La plénière, présidée par M.Brahim Boughali, président de l’APN, a réuni la ministre des Relations avec le Parlement, Mme Nadjiba Djilali, le ministre de l’Intérieur, des Collectivités locales et des Transports, M.Saïd Sayoud, ainsi que plusieurs membres du Gouvernement, témoignant de l’importance de ces réformes dans l’agenda législatif national.

Le projet de loi portant code de la route, adopté à cette occasion, marque une avancée majeure dans la lutte contre les accidents de la route, qui constituent un enjeu crucial pour la sécurité des citoyens et la protection des biens publics et privés.

Le texte prévoit une série de dispositions visant à instaurer un équilibre entre prévention, sensibilisation et sanctions, afin de créer une véritable culture de sécurité routière.

Au cœur de cette réforme, la responsabilité pénale et civile des conducteurs et des autres parties impliquées dans des accidents est clairement définie, sur la base des enquêtes rigoureuses menées par les services de sécurité compétents.

Les infractions graves feront l’objet de sanctions plus strictes, tandis que les campagnes de sensibilisation, prévues par le texte, auront pour objectif de modifier les comportements à risque et d’encourager le respect des règles de circulation.

Cette approche combinant dissuasion et prévention vise à réduire durablement le nombre d’accidents, tout en protégeant les vies humaines et en renforçant la sécurité sur l’ensemble du territoire national.

Parallèlement à cette réforme essentielle pour la sécurité des Algériens, l’APN a adopté à l’unanimité la proposition de loi criminalisant la colonisation française en Algérie.

Ce texte historique, structuré en cinq chapitres et 27 articles, s’inscrit dans une volonté forte de préserver la mémoire nationale et de reconnaître officiellement les crimes commis durant la période coloniale.

Fondée sur les principes du droit international, cette loi affirme le droit des peuples à la justice historique et à la fin de l’impunité, tout en établissant la responsabilité de l’État français pour son passé colonial.

La proposition de loi prévoit des mécanismes permettant d’obtenir reconnaissance et excuses officielles, considérées comme un préalable indispensable à toute réconciliation avec l’histoire nationale.

Elle inclut également des dispositions pénales visant à réprimer toute forme de glorification de la colonisation, affirmant la volonté de l’Algérie de protéger sa mémoire et de garantir la justice historique pour les générations présentes et futures.

En consacrant la mémoire collective, le texte reflète un engagement national à transmettre aux jeunes générations la vérité historique, tout en consolidant l’identité et la dignité du pays sur la scène internationale.

Ces deux avancées législatives témoignent de l’engagement de l’APN à conjuguer progrès social et justice historique, en plaçant au cœur de ses priorités la protection des citoyens et la sauvegarde de la mémoire nationale.

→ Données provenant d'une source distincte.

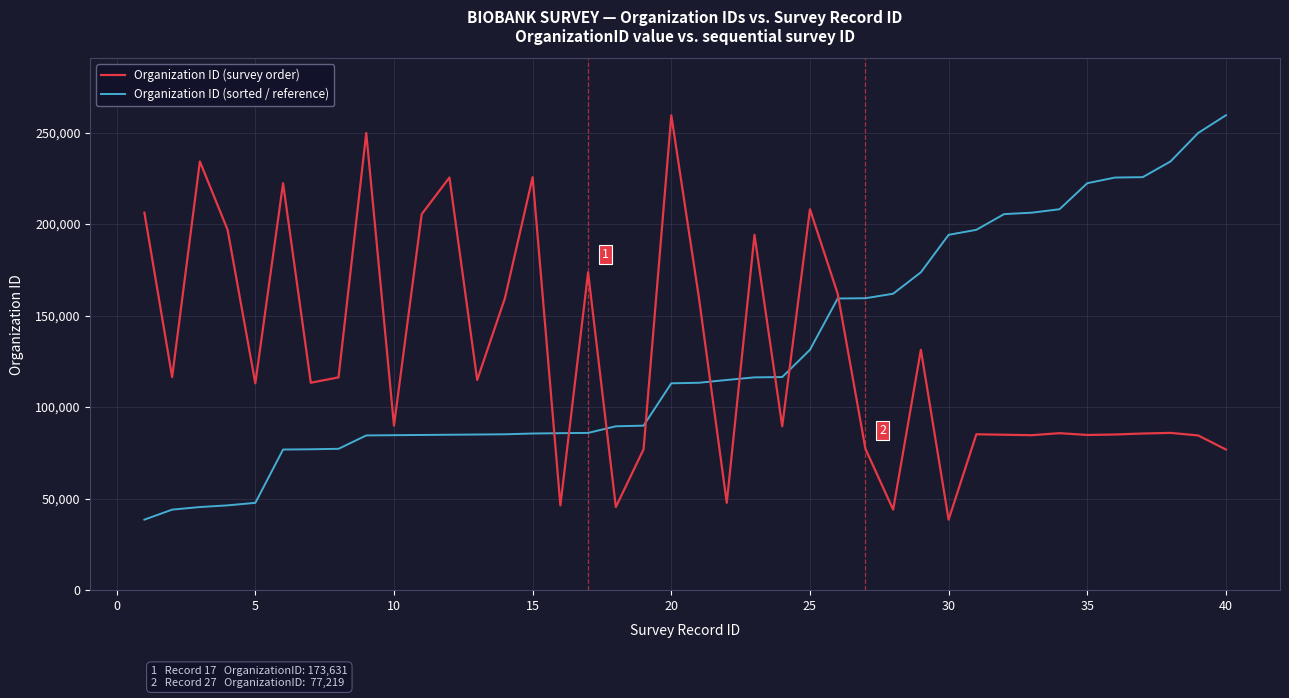

What is the minimum value for Organization ID (survey order)?

38525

L’adoption simultanée de ces textes montre une approche équilibrée et cohérente, où la sécurité routière, le respect des lois et la conscience historique se complètent pour bâtir une Algérie plus sûre, responsable et fière de son identité.

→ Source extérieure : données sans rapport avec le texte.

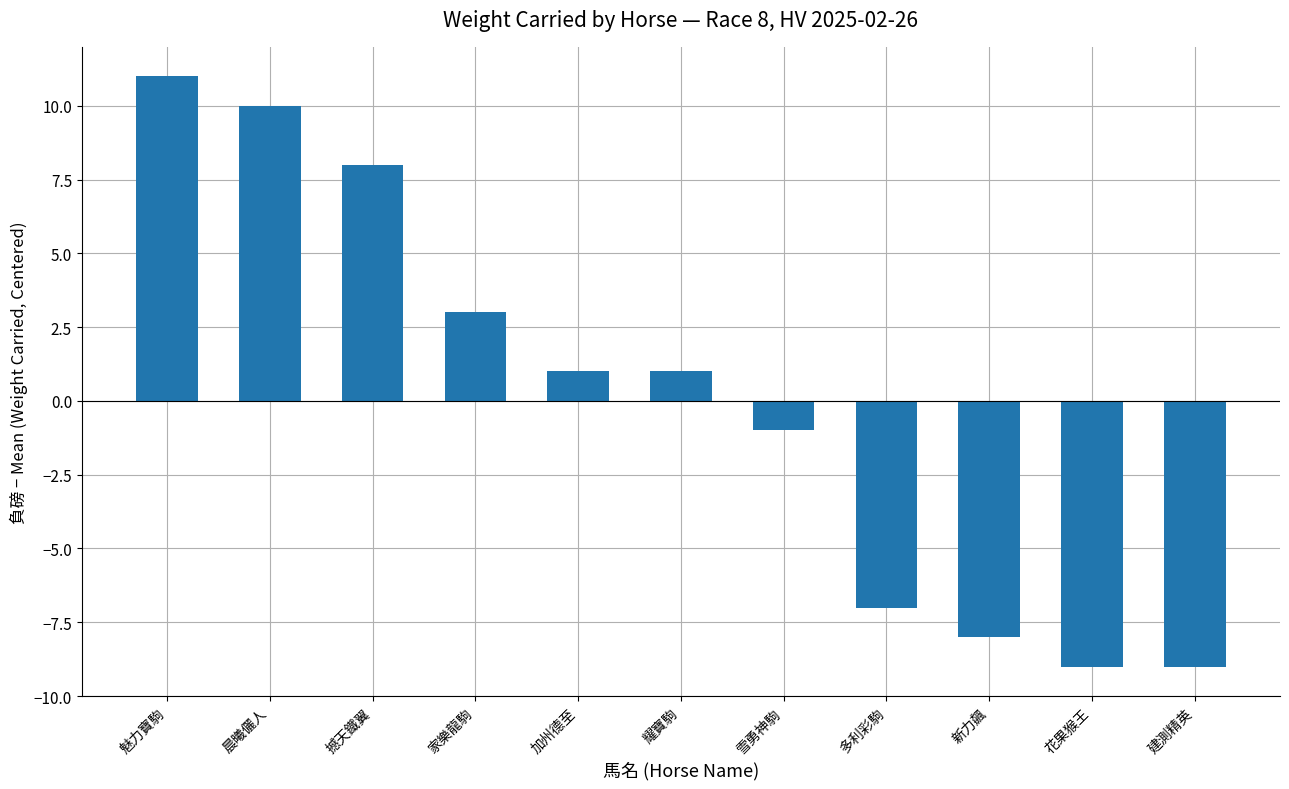

What is the difference between the values at 建測精英 and 耀寶駒?

10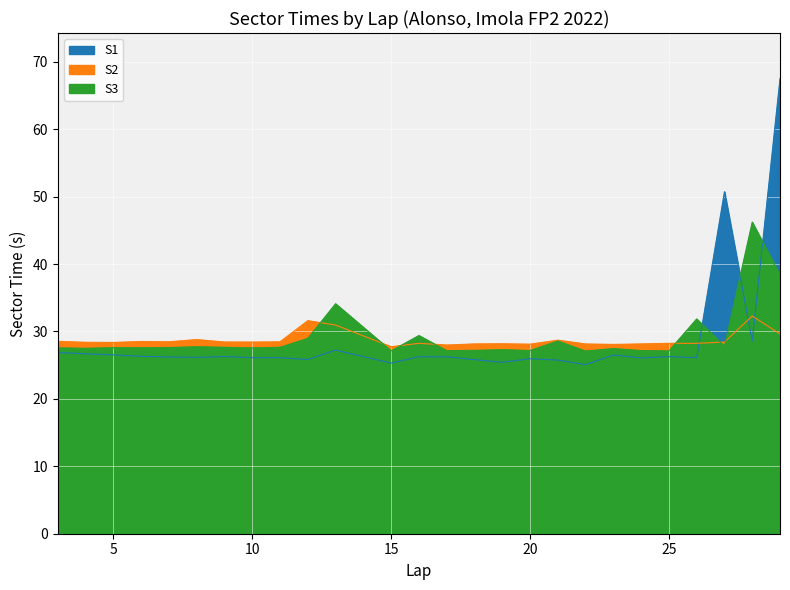

Is the value of S1 at 27 greater than the value of S3 at 3?

Yes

Les experts et observateurs s’accordent à dire que le renforcement du code de la route et la criminalisation officielle de la colonisation française constituent des mesures à fort impact, non seulement sur le plan social et sécuritaire, mais également sur le plan diplomatique et culturel.

La société algérienne, qui fait face à des enjeux de sécurité et de mémoire, reçoit ainsi un signal fort de l’Assemblée : la protection de la vie humaine, la responsabilité et la justice historique sont des priorités nationales incontournables.

En adoptant ces textes, l’APN trace la voie vers un avenir où la sécurité des citoyens et la préservation de la mémoire collective ne sont plus de simples ambitions, mais des réalités concrètes et mesurables.

L’Algérie affirme ainsi sa capacité à légiférer avec rigueur et responsabilité, en conciliant modernité, sécurité et identité historique, pour construire un pays plus sûr, plus juste et plus conscient de son héritage.